### [BRIEF]
Could you count the lines below that include the word "bear" and give only the number?

+++

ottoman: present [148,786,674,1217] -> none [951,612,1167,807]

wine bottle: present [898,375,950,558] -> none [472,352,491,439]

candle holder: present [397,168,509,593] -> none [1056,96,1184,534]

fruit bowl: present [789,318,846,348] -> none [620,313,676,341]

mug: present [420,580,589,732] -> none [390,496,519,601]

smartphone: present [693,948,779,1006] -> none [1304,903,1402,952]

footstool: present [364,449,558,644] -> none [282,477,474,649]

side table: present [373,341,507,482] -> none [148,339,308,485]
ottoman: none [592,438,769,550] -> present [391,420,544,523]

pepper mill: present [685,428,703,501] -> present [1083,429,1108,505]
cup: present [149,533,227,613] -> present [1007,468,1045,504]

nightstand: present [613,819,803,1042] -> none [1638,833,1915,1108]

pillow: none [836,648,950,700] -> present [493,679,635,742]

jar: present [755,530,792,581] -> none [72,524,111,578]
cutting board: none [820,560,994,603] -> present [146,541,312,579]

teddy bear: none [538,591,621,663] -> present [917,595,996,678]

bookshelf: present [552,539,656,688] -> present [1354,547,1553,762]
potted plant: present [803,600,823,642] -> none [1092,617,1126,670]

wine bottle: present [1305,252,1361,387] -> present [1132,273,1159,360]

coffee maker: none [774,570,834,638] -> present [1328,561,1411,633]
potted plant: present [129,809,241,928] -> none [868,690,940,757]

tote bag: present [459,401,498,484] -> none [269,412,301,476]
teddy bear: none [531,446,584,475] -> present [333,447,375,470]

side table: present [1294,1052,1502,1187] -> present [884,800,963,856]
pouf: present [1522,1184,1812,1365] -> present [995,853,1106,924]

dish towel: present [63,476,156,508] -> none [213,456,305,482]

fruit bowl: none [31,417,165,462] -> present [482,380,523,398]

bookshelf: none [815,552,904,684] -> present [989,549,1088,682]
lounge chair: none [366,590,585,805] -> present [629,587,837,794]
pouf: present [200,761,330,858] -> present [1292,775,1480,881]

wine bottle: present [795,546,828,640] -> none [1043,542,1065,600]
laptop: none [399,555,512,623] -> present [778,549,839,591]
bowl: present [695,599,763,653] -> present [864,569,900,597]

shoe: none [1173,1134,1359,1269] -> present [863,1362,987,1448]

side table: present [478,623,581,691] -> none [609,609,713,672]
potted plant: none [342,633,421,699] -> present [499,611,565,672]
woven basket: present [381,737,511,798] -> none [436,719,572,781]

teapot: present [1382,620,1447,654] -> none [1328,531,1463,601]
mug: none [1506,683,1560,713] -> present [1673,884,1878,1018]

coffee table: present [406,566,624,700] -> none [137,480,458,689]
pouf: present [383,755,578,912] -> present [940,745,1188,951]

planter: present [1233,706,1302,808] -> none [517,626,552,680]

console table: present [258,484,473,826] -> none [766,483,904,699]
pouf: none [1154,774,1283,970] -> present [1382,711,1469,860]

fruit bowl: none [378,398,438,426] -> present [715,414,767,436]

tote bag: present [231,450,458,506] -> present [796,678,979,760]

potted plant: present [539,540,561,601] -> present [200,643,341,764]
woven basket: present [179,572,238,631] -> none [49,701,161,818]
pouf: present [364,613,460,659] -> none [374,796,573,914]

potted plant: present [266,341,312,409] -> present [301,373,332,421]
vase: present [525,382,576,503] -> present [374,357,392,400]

+++

### [EXPECTED ANSWER]
2